It was a family tradition. Eight or so hours after we had left, and Mom and Dad has long since stopped fighting about who had taken too long to get the kids together and everything packed when we said we were going to leave at eight for pete’s sake and well who was no help at all just waiting on the couch tapping his foot instead of helping get everything ready. We had crossed the state border and now the ’76 school bus yellow Volkswagen van was winding along some 1.25 lane desert highway. On one side a mountain that shot up and up and occasionally spat dusty orange armadillo-sized boulders onto our path. On the other side, a canyon that went down and down and occasionally eroded suddenly as the van trundled against its edge.
What kept this bohemian tradition from being stifling was that, this time, it was literally suffocating. The night before, our German shepherd dog faced off with a skunk and emerged victorious and reeking. We considered abandoning her to the campsite but her drooping face moved us to pity and so we loaded her in after bathing her in tomato juice. She smelled exactly like a skunk pizza baked in an SPCA. The temperature vaulted into double digits and my sister and I stuck our noses desperately out the windows that could not be rolled down but merely popped out two inches.
Hairpin turns. Skunk pizza dog. Heat. John Denver.
Hang on, we’ll be there real soon, my Dad encouraged.
Instead, I threw up the fruit loops, instant blueberry pancakes and Kool-Aid. This new noxious aroma prompted my sister and soon we were both hurling in stereo. Greta the Bad Dog gave one last heavy pant and erupted all over the floor. As the chorus finally ended, purged and weeping, Dad pulled into the campsite. The parents sighed.
After that, they discovered Dramamine and drugged us during driving.
Paco: Paco and Maude
I went on a road trip with my grandma when I was 10. My grandma is really hilarious and not unlike Ruth Gordon in Harold and Maude. When we finally got passed the busy highways of outer Chicago she pulled over and looked and me and said, “I’m tired. You drive.” I didn’t even hesitate. We exchanged seats in her baby blue Dodge Aries K. Thankfully it was an automatic. I’ll never forget the huge rush of excitement that came over me when I sat behind the wheel and seeing my grandma smiling like a Chesire cat as she dialed in her beloved Chicago White Sox game on the radio.
We drove thru rural Iowa listening to the game while my grandma and I made up knock-knock jokes.
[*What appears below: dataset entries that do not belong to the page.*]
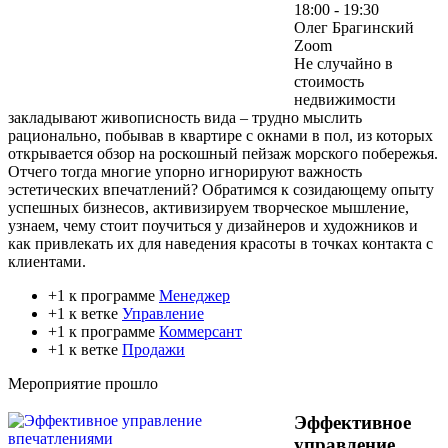
18:00 - 19:30
Олег Брагинский
Zoom
Не случайно в
стоимость
недвижимости
закладывают живописность вида – трудно мыслить
рационально, побывав в квартире с окнами в пол, из которых
открывается обзор на роскошный пейзаж морского побережья.
Отчего тогда многие упорно игнорируют важность
эстетических впечатлений? Обратимся к созидающему опыту
успешных бизнесов, активизируем творческое мышление,
узнаем, чему стоит поучиться у дизайнеров и художников и
как привлекать их для наведения красоты в точках контакта с
клиентами.
+1 к программе
Менеджер
+1 к ветке
Управление
+1 к программе
Коммерсант
+1 к ветке
Продажи
Мероприятие прошло
Эффективное
управление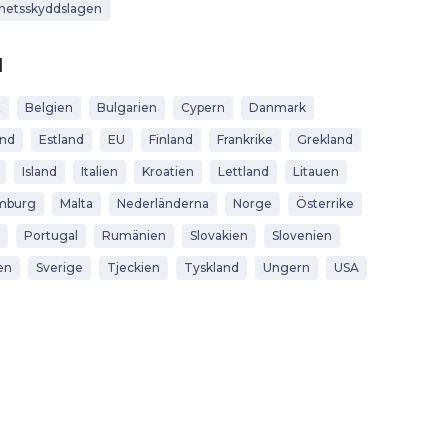
hetsskyddslagen
d
t
Belgien
Bulgarien
Cypern
Danmark
and
Estland
EU
Finland
Frankrike
Grekland
Island
Italien
Kroatien
Lettland
Litauen
mburg
Malta
Nederländerna
Norge
Österrike
Portugal
Rumänien
Slovakien
Slovenien
en
Sverige
Tjeckien
Tyskland
Ungern
USA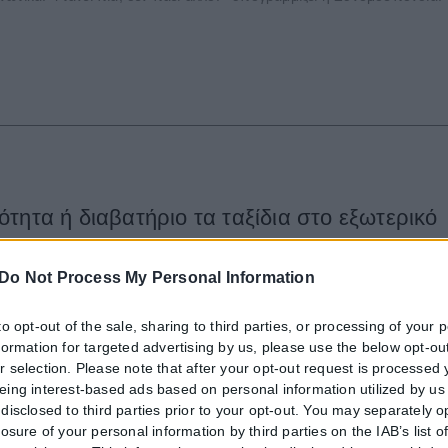
τητα ή διαβατήριο τα ταξίδια στο εξωτερικό
μικές ταυτότητες παύουν να ισχύουν ως ταξιδιωτικά έγγραφα για το 
Do Not Process My Personal Information
to opt-out of the sale, sharing to third parties, or processing of your 
nformation for targeted advertising by us, please use the below opt-out
ιες για την κρατική αρωγή προς τους πυρόπ
r selection. Please note that after your opt-out request is processed
eing interest-based ads based on personal information utilized by us
τις περιοχές που επλήγησαν από τις πρόσφατες πυρκαγιές, με τις αρμό
disclosed to third parties prior to your opt-out. You may separately o
losure of your personal information by third parties on the IAB’s list o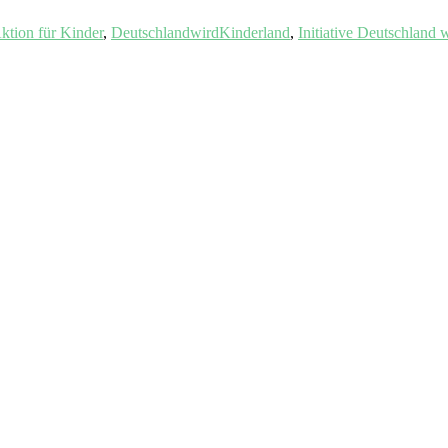
ktion für Kinder
,
DeutschlandwirdKinderland
,
Initiative Deutschland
“California in the morning.”
I can still see my grandma, Helen Tonkavich, with her remarkably white feet hanging out the window, with the smell of corn in the air and the sound of the ball hitting the Cardinal’s catcher’s glove.
I have not driven since.
Sang: I Feel Like Chicken Tonight
At the age of 15, I was forced out of my comfortable home with air conditioning and my 30 day non-stop marathon adventuring on Nintendo’s game console adventure “Legend of Zelda” to Venezuela — the South American country famous for humidity, petroleum and a colorful politician named Hugo Chavez. During this two week trip, I was forced to consume a meal consisting of chicken which in of itself was unremarkable except for the part where it was mercilessly butchered before my young adoloscent eyes. I pleaded that as delicious as “freshly murdered” chicken may taste, I would rather decline. My parents thought that would be rude and demanded I eat it. Per the rules of karmic retribution, I was afflicted with massive amounts of digestional trauma for the next seven days requiring me to spend most of the trip visiting the many fine public restrooms of Caracas with its beautiful murals and David Lynchian nightmarish toilets. It did not help that locals kepts forcing coconut juice on me to “settle my stomach” which unbeknowst to me at the time is an apparently powerful natural laxative. To this day, anytime I hear the Venezuelan calyspo music, my colon spasms in abject terror.